▸ What is being asked
Repeat the listing below in full and exactly. Pictures are to be omitted.

▸ Dataset extract
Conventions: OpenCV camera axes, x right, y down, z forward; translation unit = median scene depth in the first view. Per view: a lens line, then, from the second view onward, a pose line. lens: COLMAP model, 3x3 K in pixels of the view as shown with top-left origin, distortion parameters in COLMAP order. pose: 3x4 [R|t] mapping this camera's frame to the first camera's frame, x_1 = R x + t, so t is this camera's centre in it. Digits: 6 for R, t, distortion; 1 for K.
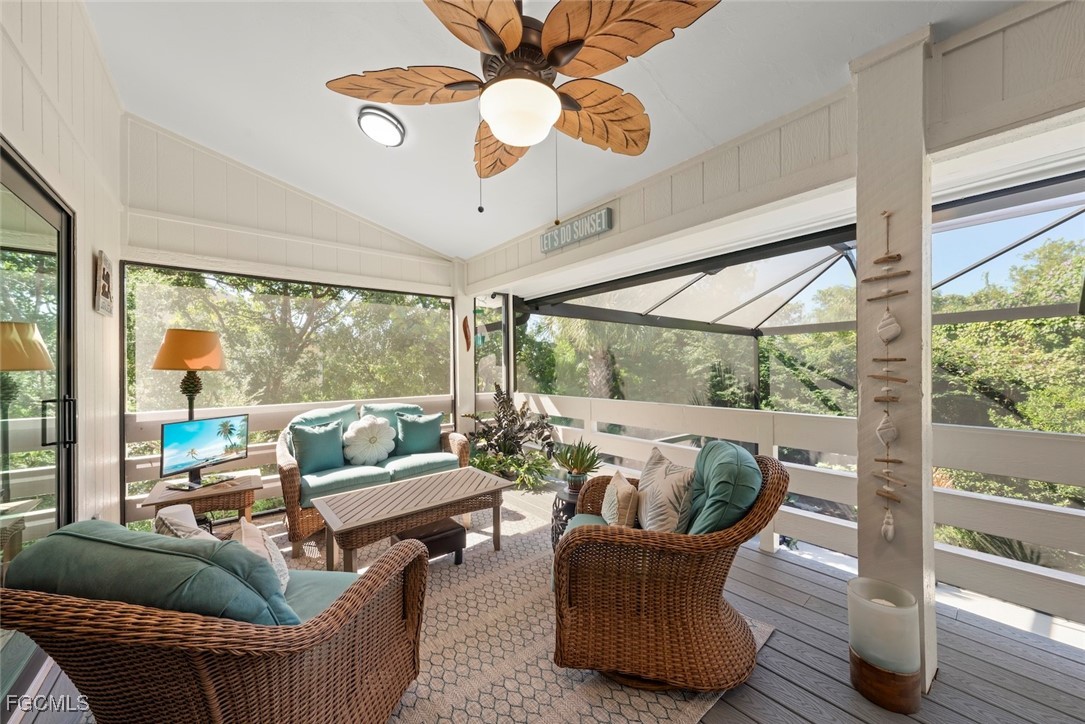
lens RADIAL K [[381.2, 0, 540.4], [0, 381.2, 367.2], [0, 0, 1]] dist [-0.001021, 0.000218]
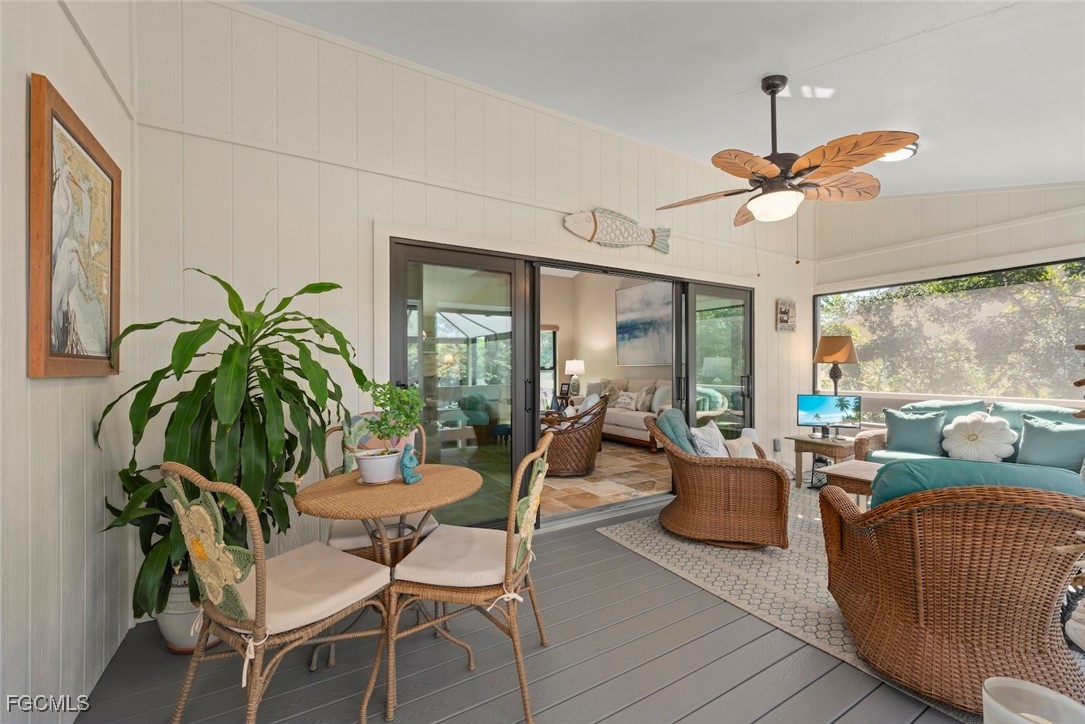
lens RADIAL K [[445.8, 0, 541.7], [0, 445.8, 362.8], [0, 0, 1]] dist [-0.002318, -0.000059]
pose [[-0.143091, 0.001131, -0.989709, 0.962572], [0.001406, 0.999999, 0.000939, 0.002216], [0.989709, -0.001257, -0.143092, 0.107541]]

▸ Solution for this exercise
Conventions: OpenCV camera axes, x right, y down, z forward; translation unit = median scene depth in the first view. Per view: a lens line, then, from the second view onward, a pose line. lens: COLMAP model, 3x3 K in pixels of the view as shown with top-left origin, distortion parameters in COLMAP order. pose: 3x4 [R|t] mapping this camera's frame to the first camera's frame, x_1 = R x + t, so t is this camera's centre in it. Digits: 6 for R, t, distortion; 1 for K.
lens RADIAL K [[381.2, 0, 540.4], [0, 381.2, 367.2], [0, 0, 1]] dist [-0.001021, 0.000218]
lens RADIAL K [[445.8, 0, 541.7], [0, 445.8, 362.8], [0, 0, 1]] dist [-0.002318, -0.000059]
pose [[-0.143091, 0.001131, -0.989709, 0.962572], [0.001406, 0.999999, 0.000939, 0.002216], [0.989709, -0.001257, -0.143092, 0.107541]]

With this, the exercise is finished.